Listening to What is Read
We must be attentive to the reading or much slips by without any discernment (Nehemiah 8:3). We must listen with a mind of inquiry, searching out the understanding of what is being said in the reading. There must be willingness to seek out help, instead of acting all knowing (Acts 8: 28-35). We must listen regularly to the word and examine regularly (Acts 15: 21). The best kind of learning is done by spacing out our study rather than studying all at one time. It is very alarming to be conscious of the fact that we have few people who read the word of God regularly.
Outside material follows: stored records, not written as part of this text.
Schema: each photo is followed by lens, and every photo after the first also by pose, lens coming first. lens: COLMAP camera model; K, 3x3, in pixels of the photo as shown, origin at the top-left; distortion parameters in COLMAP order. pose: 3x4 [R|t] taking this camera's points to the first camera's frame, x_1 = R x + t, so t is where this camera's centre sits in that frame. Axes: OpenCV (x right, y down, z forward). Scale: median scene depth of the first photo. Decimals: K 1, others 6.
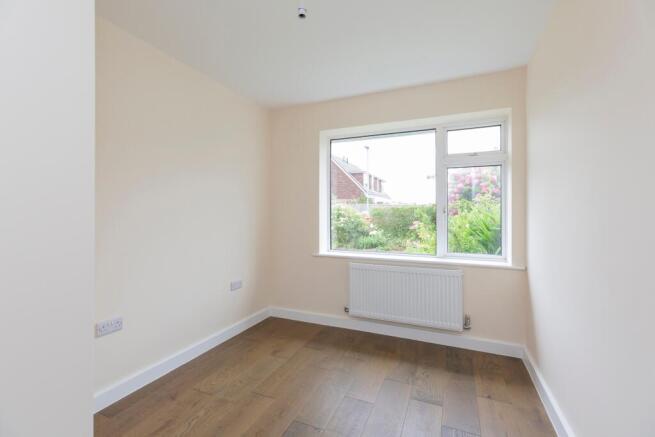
lens RADIAL K [[295.3, 0, 327.4], [0, 295.3, 220.9], [0, 0, 1]] dist [0.024015, 0.000563]
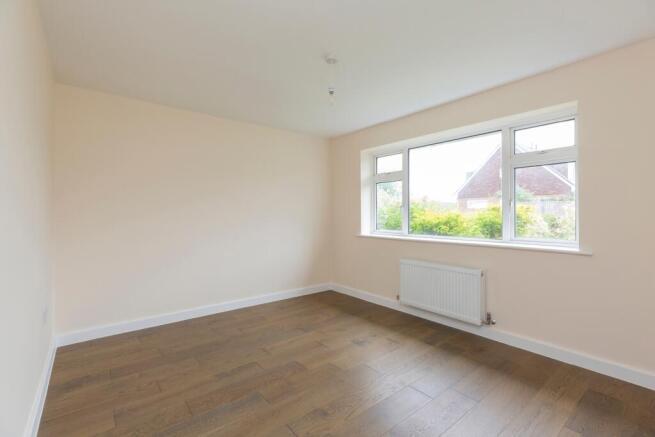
lens RADIAL K [[295.3, 0, 330.8], [0, 295.3, 215.2], [0, 0, 1]] dist [0.024015, 0.000563]
pose [[0.878882, 0.002430, -0.477033, 0.365626], [-0.014248, 0.999675, -0.021157, 0.004550], [0.476826, 0.025391, 0.878631, -0.153702]]
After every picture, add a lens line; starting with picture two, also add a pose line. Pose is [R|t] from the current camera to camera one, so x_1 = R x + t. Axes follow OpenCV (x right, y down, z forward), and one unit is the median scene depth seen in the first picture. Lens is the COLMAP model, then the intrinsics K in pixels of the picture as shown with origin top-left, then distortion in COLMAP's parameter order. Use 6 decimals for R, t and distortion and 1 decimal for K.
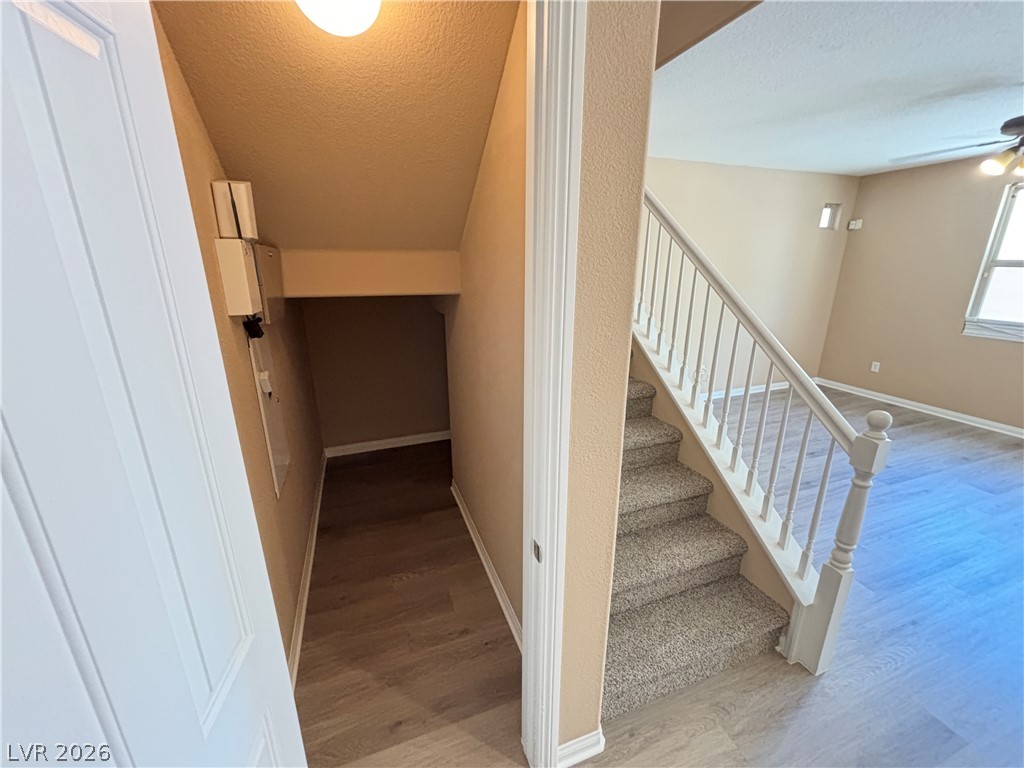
lens RADIAL K [[413.3, 0, 510.0], [0, 413.3, 384.8], [0, 0, 1]] dist [0.001206, -0.000324]
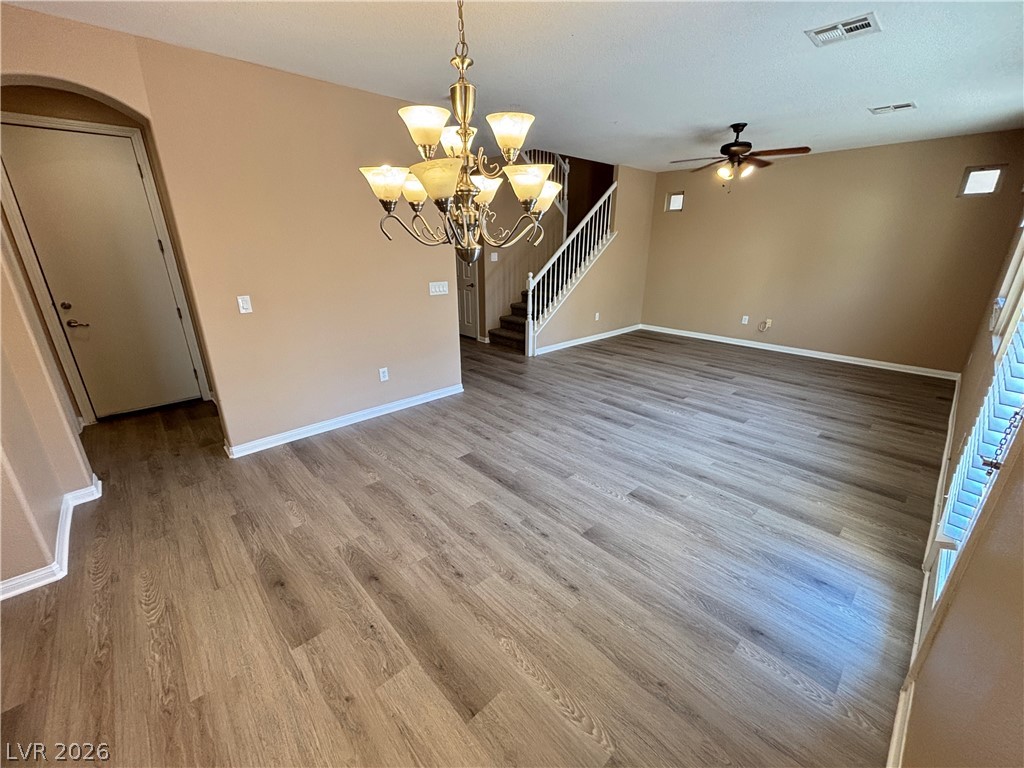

The person in life that does the job day after day is the one who gets the job done. The same is true of spirituality.
How Not To Listen
We are not reading the word when we do not try to discern and examine what the writer was telling the people receiving his word (Acts 13: 27). Listening with no effort to reconsider the topic in light of all scriptures on the subject is not good listening (2 Corinthians 3: 15). Many continue to discard the word that has brought fear and life to others they are like Jehoiakim of old (Jeremiah 36: 23). May we never be of that spirit, which is unable to learn and read with distinction (Isaiah 29: 10-13). Note, these people did not stop talking of God and reverence, but their reverence toward God was founded upon the precept of man.
It Will Endure
The word of God will endure forever (1 Peter l: 25). Those words of the Bible are bound by heaven (Matthew16: 19). What the apostles bound or loosed in their preaching was already bound and loosed in heaven. How fearsome and impressive to think of the word that cannot be undone. Jeremiah so vividly illustrated the binding of the word when he had Seraiah bind the book with a stone to it and cast it into the river (Jeremiah 51: 60-64). Yea, so it was with Babylon and so it will be with all who hear and do not (Matthew 7: 24-29). READ FOR YOUR LIFE.